----- Provided material -----
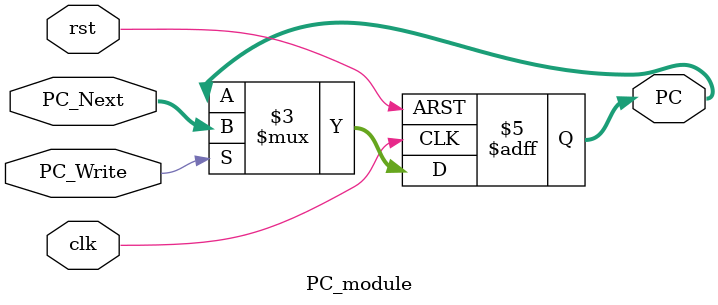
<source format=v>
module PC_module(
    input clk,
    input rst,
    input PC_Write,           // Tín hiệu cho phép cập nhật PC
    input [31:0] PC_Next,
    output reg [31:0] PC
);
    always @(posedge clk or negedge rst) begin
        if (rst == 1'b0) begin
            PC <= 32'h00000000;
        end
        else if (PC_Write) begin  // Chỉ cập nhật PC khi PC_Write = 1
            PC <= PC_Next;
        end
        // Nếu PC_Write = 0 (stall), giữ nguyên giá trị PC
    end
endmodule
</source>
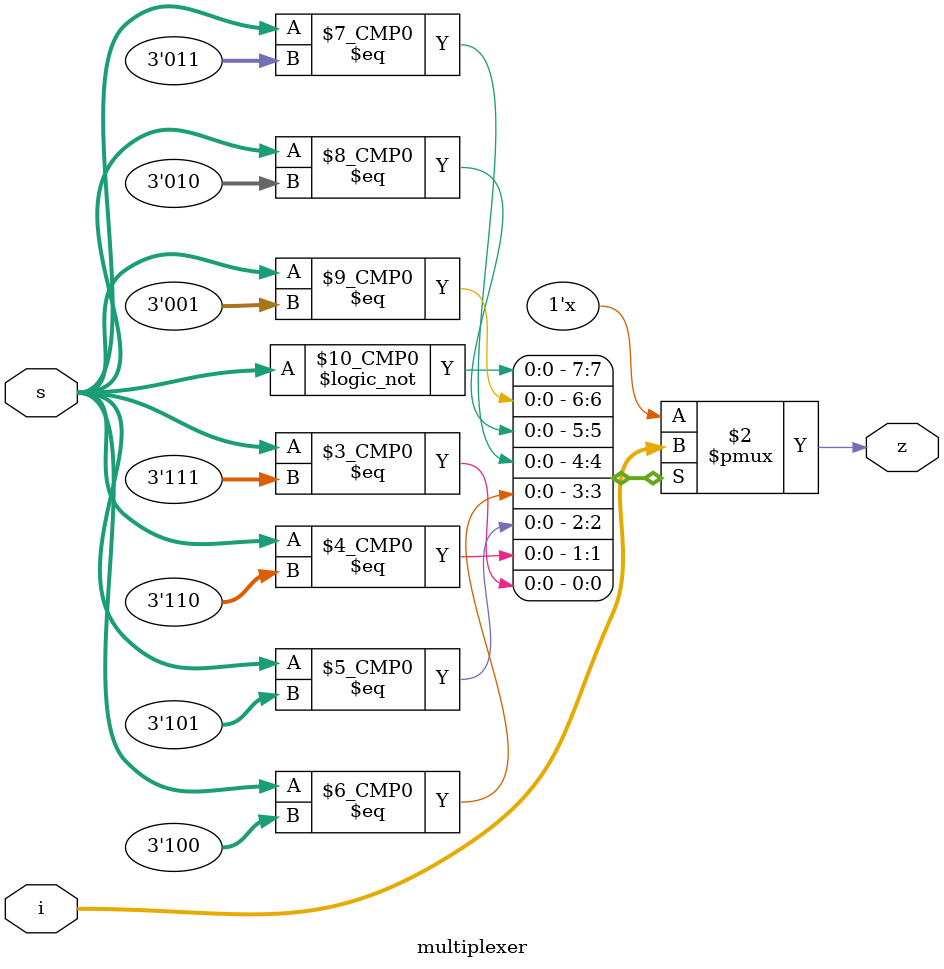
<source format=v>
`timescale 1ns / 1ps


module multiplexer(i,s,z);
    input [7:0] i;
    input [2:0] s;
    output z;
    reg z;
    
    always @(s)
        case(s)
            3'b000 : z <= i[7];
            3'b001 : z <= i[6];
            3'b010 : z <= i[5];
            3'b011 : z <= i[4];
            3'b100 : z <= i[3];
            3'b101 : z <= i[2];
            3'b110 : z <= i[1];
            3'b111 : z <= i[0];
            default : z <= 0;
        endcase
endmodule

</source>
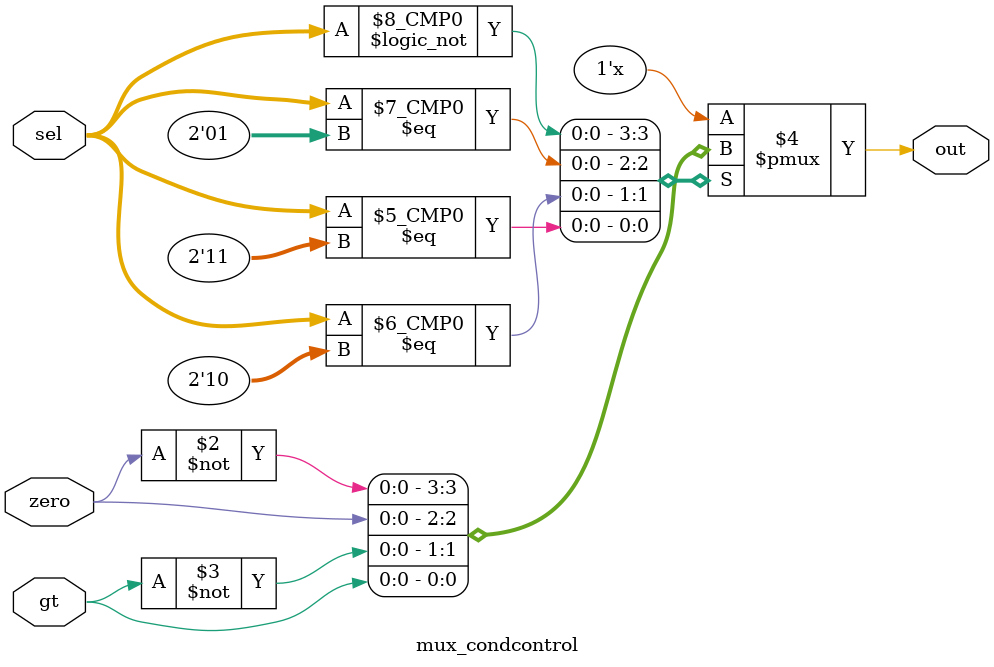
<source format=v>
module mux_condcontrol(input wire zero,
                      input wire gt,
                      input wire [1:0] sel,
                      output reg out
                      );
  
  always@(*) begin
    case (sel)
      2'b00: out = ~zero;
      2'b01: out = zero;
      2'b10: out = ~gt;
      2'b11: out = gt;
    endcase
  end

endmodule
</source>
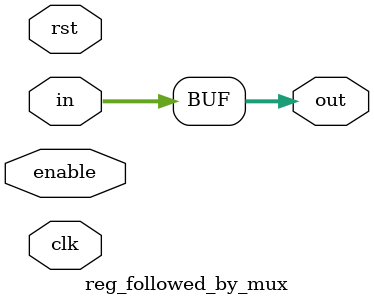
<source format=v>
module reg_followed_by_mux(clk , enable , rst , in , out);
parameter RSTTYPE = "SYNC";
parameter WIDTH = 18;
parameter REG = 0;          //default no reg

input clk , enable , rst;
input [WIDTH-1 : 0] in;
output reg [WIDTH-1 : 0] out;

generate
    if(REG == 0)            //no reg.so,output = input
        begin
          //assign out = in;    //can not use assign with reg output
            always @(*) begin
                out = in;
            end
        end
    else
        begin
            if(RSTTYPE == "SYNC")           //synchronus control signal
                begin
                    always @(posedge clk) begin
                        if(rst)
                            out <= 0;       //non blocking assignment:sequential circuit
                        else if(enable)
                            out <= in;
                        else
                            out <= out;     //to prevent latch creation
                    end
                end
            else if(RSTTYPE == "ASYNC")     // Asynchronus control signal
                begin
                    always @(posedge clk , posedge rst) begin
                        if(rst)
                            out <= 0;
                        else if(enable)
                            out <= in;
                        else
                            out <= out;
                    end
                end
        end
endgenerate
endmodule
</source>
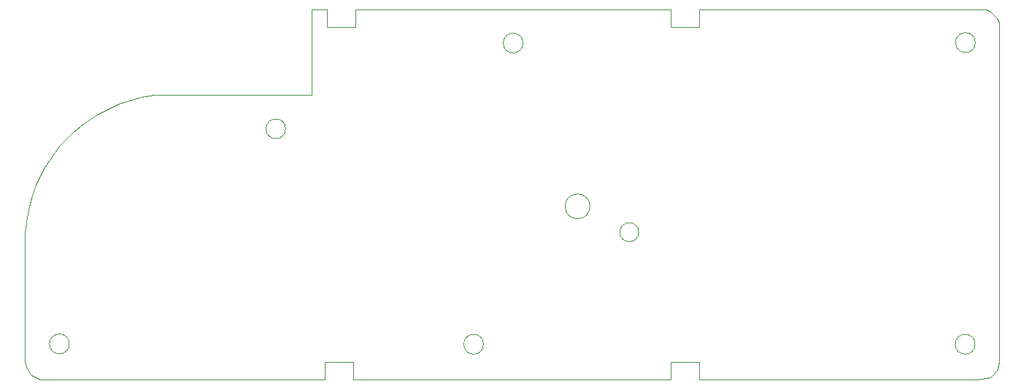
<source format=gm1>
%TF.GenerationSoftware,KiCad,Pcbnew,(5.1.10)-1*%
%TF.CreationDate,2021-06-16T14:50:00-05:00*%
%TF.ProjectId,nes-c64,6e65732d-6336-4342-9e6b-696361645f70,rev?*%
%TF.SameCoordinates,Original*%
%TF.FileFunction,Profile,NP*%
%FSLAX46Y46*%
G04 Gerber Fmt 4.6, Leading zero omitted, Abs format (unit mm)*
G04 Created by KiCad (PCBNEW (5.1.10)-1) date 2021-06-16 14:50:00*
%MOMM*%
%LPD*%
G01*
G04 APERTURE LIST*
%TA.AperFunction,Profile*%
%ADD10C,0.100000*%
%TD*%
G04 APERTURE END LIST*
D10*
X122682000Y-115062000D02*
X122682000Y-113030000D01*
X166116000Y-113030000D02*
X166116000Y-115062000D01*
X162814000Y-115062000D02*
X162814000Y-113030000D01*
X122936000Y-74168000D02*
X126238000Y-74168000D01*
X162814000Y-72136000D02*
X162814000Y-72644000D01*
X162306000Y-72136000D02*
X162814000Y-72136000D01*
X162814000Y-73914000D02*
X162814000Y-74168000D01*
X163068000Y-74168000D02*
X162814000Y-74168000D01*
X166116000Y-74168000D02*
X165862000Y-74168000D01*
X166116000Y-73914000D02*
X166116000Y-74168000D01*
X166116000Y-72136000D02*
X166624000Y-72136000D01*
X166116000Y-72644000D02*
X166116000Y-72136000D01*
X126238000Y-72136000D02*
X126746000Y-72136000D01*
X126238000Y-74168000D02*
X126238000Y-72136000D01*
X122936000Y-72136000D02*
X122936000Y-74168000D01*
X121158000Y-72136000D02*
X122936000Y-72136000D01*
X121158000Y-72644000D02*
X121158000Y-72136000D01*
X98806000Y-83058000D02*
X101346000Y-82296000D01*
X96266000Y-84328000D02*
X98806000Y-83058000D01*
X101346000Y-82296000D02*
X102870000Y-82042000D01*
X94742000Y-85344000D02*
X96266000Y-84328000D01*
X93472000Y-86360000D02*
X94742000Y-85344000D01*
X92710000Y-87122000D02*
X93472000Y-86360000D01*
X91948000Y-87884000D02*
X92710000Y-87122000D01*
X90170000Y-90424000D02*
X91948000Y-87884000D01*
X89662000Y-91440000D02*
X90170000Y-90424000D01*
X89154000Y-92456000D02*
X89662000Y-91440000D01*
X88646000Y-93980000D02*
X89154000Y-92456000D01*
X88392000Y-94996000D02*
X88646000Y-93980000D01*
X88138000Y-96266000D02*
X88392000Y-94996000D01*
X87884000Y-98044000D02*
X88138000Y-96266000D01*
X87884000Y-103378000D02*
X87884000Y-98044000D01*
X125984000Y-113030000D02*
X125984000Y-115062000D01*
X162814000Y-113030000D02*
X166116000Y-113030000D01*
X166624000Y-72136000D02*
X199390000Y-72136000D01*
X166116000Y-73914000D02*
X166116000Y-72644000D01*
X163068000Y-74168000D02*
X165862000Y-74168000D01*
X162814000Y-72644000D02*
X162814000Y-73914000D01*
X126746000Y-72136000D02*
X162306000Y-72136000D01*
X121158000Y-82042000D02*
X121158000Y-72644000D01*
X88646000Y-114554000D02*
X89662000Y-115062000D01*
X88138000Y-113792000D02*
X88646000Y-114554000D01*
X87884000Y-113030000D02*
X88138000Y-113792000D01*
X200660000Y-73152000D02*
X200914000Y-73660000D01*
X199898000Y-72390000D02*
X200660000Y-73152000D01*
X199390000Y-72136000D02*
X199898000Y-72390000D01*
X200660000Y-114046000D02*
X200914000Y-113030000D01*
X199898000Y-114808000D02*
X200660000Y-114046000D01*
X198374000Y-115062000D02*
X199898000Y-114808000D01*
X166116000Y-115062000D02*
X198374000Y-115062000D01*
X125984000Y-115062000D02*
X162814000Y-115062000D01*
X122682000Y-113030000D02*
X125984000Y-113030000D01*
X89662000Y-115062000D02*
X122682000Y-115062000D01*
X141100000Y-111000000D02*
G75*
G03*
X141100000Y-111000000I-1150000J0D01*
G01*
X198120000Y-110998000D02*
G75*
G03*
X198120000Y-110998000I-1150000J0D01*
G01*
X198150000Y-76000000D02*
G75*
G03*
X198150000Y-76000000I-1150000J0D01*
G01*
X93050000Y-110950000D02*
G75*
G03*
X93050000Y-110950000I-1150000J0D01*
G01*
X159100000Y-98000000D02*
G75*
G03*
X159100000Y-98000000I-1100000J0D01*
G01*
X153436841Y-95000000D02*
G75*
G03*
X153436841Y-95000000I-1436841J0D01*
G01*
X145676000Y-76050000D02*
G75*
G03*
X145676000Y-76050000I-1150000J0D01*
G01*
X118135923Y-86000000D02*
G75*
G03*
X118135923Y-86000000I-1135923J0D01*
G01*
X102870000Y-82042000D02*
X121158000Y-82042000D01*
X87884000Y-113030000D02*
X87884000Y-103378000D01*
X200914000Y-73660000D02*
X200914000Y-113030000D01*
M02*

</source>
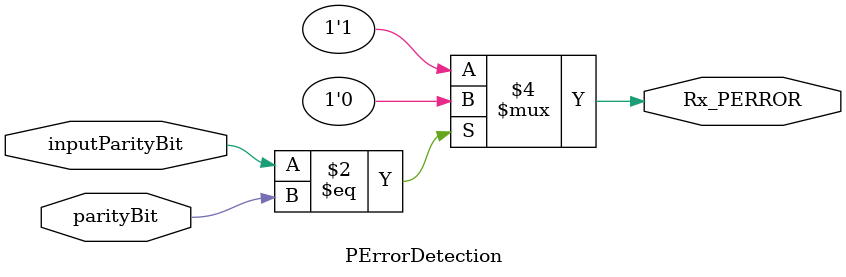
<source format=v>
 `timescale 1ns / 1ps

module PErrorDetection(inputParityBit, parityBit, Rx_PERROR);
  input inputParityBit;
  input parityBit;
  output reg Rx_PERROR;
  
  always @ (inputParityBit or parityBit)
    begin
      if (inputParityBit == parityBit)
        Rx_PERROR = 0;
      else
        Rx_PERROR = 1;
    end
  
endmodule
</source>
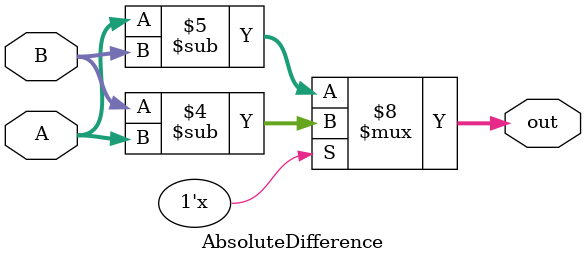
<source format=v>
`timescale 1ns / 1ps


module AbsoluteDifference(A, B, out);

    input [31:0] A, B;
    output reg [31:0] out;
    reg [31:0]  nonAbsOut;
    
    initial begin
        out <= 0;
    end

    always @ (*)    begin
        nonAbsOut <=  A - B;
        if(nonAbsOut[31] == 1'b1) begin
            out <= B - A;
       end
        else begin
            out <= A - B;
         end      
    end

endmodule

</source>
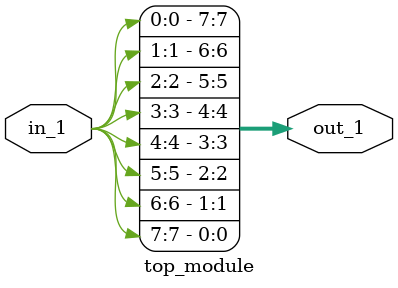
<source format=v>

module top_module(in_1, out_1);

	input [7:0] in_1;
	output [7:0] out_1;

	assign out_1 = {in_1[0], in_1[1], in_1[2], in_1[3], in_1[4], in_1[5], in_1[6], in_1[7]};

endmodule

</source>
-----
__Required action__.
Leaving all pictures aside, print exactly the lines from the one that contains "module PErrorDetection(inputParityBit, parityBit, Rx_PERROR);" through the last line of the data above, inclusive.

__Completed exercise__.
module PErrorDetection(inputParityBit, parityBit, Rx_PERROR);
  input inputParityBit;
  input parityBit;
  output reg Rx_PERROR;
  
  always @ (inputParityBit or parityBit)
    begin
      if (inputParityBit == parityBit)
        Rx_PERROR = 0;
      else
        Rx_PERROR = 1;
    end
  
endmodule
</source>
<source format=v>
`timescale 1ns / 1ps


module AbsoluteDifference(A, B, out);

    input [31:0] A, B;
    output reg [31:0] out;
    reg [31:0]  nonAbsOut;
    
    initial begin
        out <= 0;
    end

    always @ (*)    begin
        nonAbsOut <=  A - B;
        if(nonAbsOut[31] == 1'b1) begin
            out <= B - A;
       end
        else begin
            out <= A - B;
         end      
    end

endmodule

</source>
<source format=v>

module top_module(in_1, out_1);

	input [7:0] in_1;
	output [7:0] out_1;

	assign out_1 = {in_1[0], in_1[1], in_1[2], in_1[3], in_1[4], in_1[5], in_1[6], in_1[7]};

endmodule

</source>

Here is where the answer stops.